» Opdracht
Welke groepen gingen volgens de tekst over de grutto op vrijdag 23 maart met elkaar in gesprek? Noem ze allemaal.

---- Leestekst

+31 (0)182 395460 ► ’s-Gravenbroekseweg 154 • 2811 GK • Reeuwijk

Samen werken aan kansen voor de grutto

Vrijdag 23 maart jl. gingen agrariërs, bestuurders, wetenschappers, vogelliefhebbers en particulieren met elkaar in gesprek over het voortbestaan van de grutto in het boerenland. Watersnip organiseerde deze middag in het kader van het 25-jarig jubileum, waarin de grutto centraal staat. John van Gemeren, directeur van Watersnip deponeerde de ambitieuze stelling om er voor te zorgen dat de komende jaren de gruttostand aanzienlijk groeit. Burgemeester van der Kamp van de gemeente Bodegraven-Reeuwijk gaf in zijn inleiding aan dat hij graag een actieve bijdrage levert aan het verbeteren van de kansen voor weidevogels.

De problemen van de grutto
Freek Mayenburg informeerde de deelnemers vervolgens over de verontrustende resultaten van zijn weidevogelonderzoek in de regio. Freek trok de polder in en telde het aantal broedparen. Het viel hem op dat de aantallen laag waren, zo’n 0.2 jongen per broedpaar, terwijl dat minstens 0.6 zou moeten zijn voor een stabiele populatie. Grutto’s komen van hun winterverblijf en maken een verre reis naar Nederland. Ze verzamelen op plas/draslocaties. Daar eten ze hun buik rond en zoeken een partner. Vervolgens trekt het paar weg om in een weiland te gaan broeden. Als de kuikens vliegvlug zijn, keren ze terug naar de verzamelplaats om zich klaar te maken voor de reis terug.  Freek nam waar dat een groot aantal volwassen grutto’s al vroeg weer terugkeerde naar de verzamelplaatsen, zonder jongen. Een teken dat zij geen broedplek hebben kunnen vinden of dat het uitbroeden niet gelukt is. Belangrijkste problemen voor de grutto zijn het gebrek aan voedsel voor volwassenen en kuikens, droogte en goede beschutte graspollen voor nesten. Uit ervaring blijkt dat op de grotere agrarische bedrijven vaak toch het gras te vroeg gemaaid wordt, waardoor er geen nestplaatsen zijn of de nesten kapot gaan. Ook het klimaat speelt een rol; een droog voorjaar is ongunstig voor de grutto. Hij ziet dat in de reservaten de resultaten beter zijn.

--------
---- Uittreksel gegevens

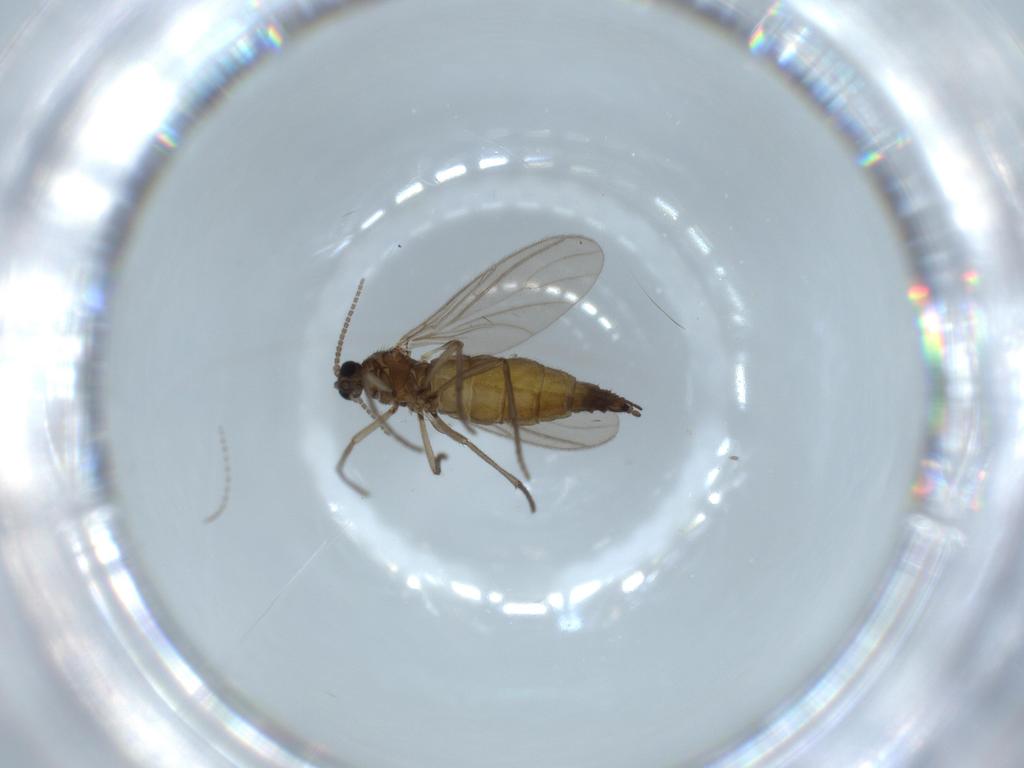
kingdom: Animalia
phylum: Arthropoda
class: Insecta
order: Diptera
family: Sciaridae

--------
---- Uittreksel gegevens

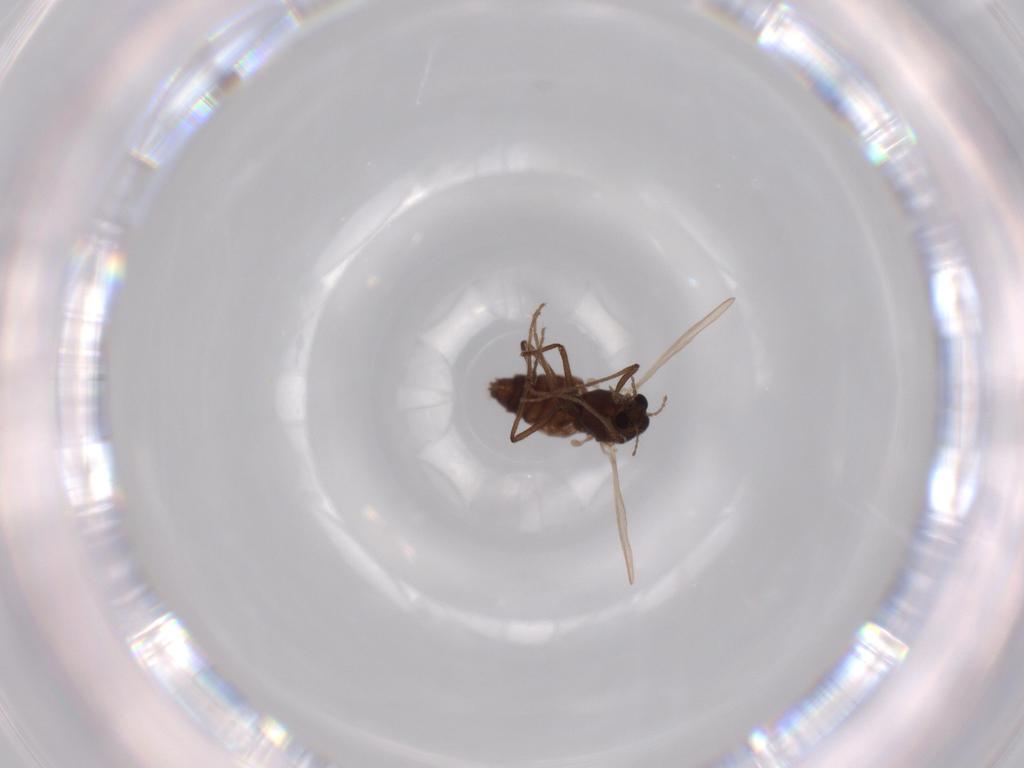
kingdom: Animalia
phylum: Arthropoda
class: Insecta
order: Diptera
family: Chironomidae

--------
---- Uittreksel gegevens

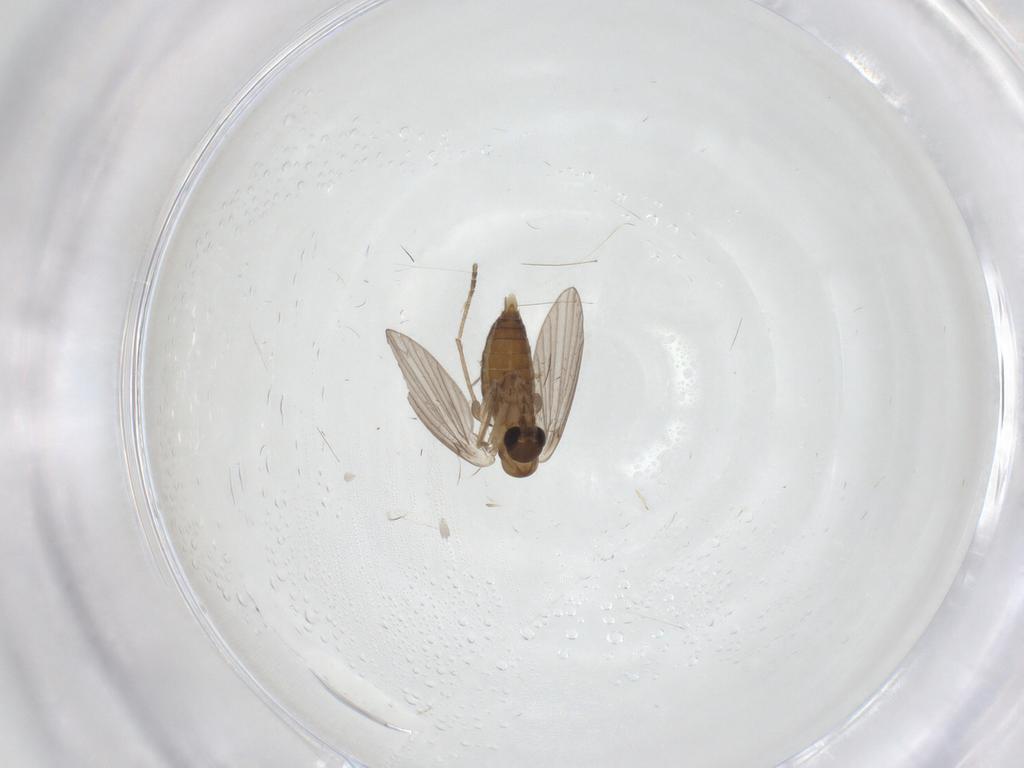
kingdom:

--------

» Schriftelijk antwoord
Agrariërs, bestuurders, wetenschappers, vogelliefhebbers en particulieren.